Lorsque les musiciens identifient une note, ils la reconnaissent même si elle est jouée avec différents instruments de musique. En ce sens, ils accomplissent sans aucun doute une tâche cognitive complexe qui implique la perception, l’extraction de la hauteur, la catégorisation et la correspondance verbale avec la note correcte.
Les chercheurs ont ici adopté une approche mixte, combinant des analyses qualitatives d’entretiens basées sur l’introspection avec des analyses statistiques quantitatives réalisées sur la catégorisation qui en résulte, leur étude décrit une variété de stratégies mentales utilisées par les musiciens pour identifier la hauteur des notes.
L’audition, la vision et la kinesthésie, multimodalité des appuis mentaux pour la reconnaissance des notes
Soixante-sept musiciens (étudiants en musique et professionnels) ont donc été interrogés, révélant que les musiciens utilisent des étapes intermédiaires lors de l’identification des notes en sélectionnant ou en activant des briques cognitives qui aident à construire et à obtenir la bonne réponse. « Nous avons nommé ces éléments "appuis mentaux" », reprend le scientifique. Bien que les appuis mentaux diffèrent selon les individus, ils peuvent être regroupés en catégories liées aux trois modalités sensorielles principales : auditive, visuelle et kinesthésique (perception des déplacements des différentes parties du corps).

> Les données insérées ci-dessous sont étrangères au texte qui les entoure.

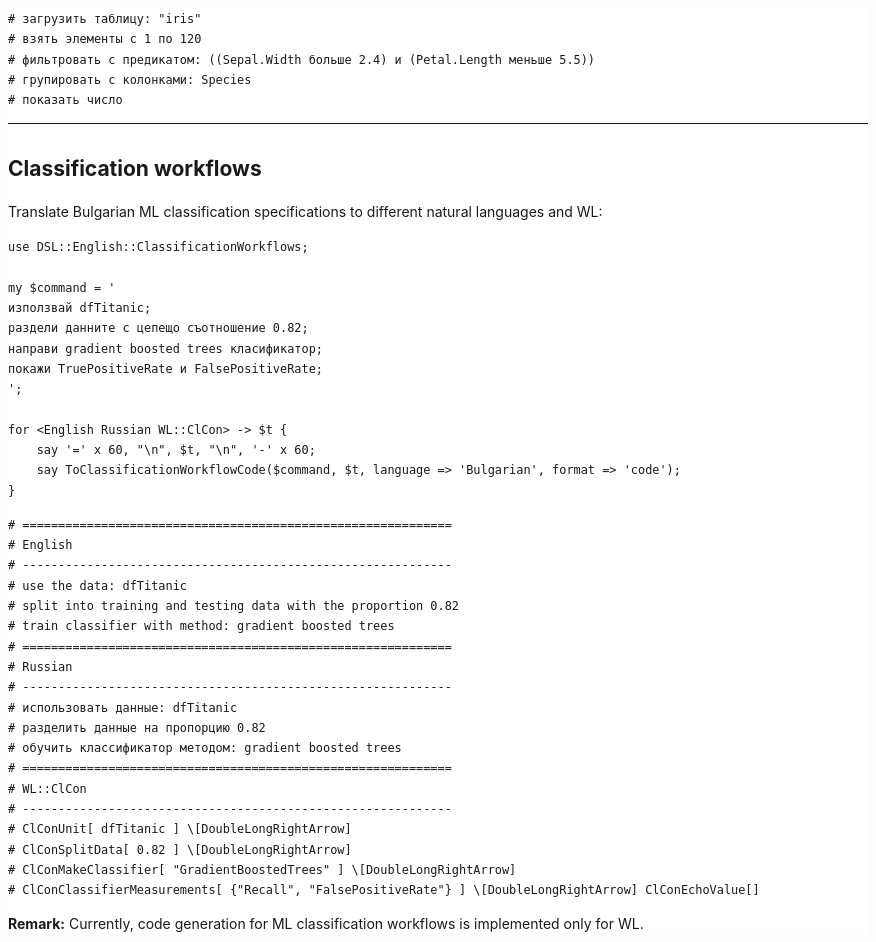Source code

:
 ```
# загрузить таблицу: "iris"
# взять элементы с 1 по 120
# фильтровать с предикатом: ((Sepal.Width больше 2.4) и (Petal.Length меньше 5.5))
# групировать с колонками: Species
# показать число
```

-------

## Classification workflows

Translate Bulgarian ML classification specifications to different natural languages and WL:

```perl6
use DSL::English::ClassificationWorkflows;

my $command = '
използвай dfTitanic;
раздели данните с цепещо съотношение 0.82;
направи gradient boosted trees класификатор;
покажи TruePositiveRate и FalsePositiveRate;
';

for <English Russian WL::ClCon> -> $t {
    say '=' x 60, "\n", $t, "\n", '-' x 60;
    say ToClassificationWorkflowCode($command, $t, language => 'Bulgarian', format => 'code');
}
```
```
# ============================================================
# English
# ------------------------------------------------------------
# use the data: dfTitanic 
# split into training and testing data with the proportion 0.82 
# train classifier with method: gradient boosted trees
# ============================================================
# Russian
# ------------------------------------------------------------
# использовать данные: dfTitanic 
# разделить данные на пропорцию 0.82 
# обучить классификатор методом: gradient boosted trees
# ============================================================
# WL::ClCon
# ------------------------------------------------------------
# ClConUnit[ dfTitanic ] \[DoubleLongRightArrow]
# ClConSplitData[ 0.82 ] \[DoubleLongRightArrow]
# ClConMakeClassifier[ "GradientBoostedTrees" ] \[DoubleLongRightArrow]
# ClConClassifierMeasurements[ {"Recall", "FalsePositiveRate"} ] \[DoubleLongRightArrow] ClConEchoValue[]
```

**Remark:** Currently, code generation for ML classification workflows is implemented only for WL.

« Nous décrivons des "appuis mentaux" chez les musiciens comme des étapes intermédiaires dans le processus d'identification des notes. Et nous constatons que les musiciens peuvent être regroupés en fonction de leur utilisation des trois principales modalités sensorielles différentes - auditive, visuelle et kinesthésique - qui sont activées à la fois isolément et en combinaison. »
Ce résultat illustre la nature multimodale de la perception et révèle la diversité des individus, tout en identifiant les caractéristiques communes du traitement perceptif qui conduit à l’identification des notes. Ils espèrent que leur approche inspirera les futures études de neuroimagerie fonctionnelle pour l’identification des étapes clés et des réseaux neuronaux correspondants impliqués dans la reconnaissance et compréhension d’un stimulus sonore et, au-delà, de tout phénomène perceptif.
Ce travail a été soutenu et partiellement financé par la Sacem
(Société des auteurs, compositeurs et éditeurs de musique).
Source
Stratégies utilisées par les musiciens pour identifier la hauteur des notes : briques cognitives et représentations mentales, Frontiers in psychology, 7 juillet 2020
Alain Letailleur1, Erica Bisesi2, 3 #, Pierre Legrain2, 3 *
1 CNRS UMR8131, Centre Georg Simmel Recherches franco-allemandes en sciences sociales, EHESS, France,
2 CNRS UMR3571, France,
3 Institut Pasteur, Unité perception et mémoire, France
* Correspondance: Pierre Legrain - pierre.legrain@pasteur.fr
# Adresse actuelle : Faculté de musique, Université de Montréal, Canada
Cette étude entre dans le cadre de l’axe scientifique prioritaire Maladies de la connectivité cérébrale et maladies neurodégénératives du plan stratégique 2019-2023 de l’Institut Pasteur.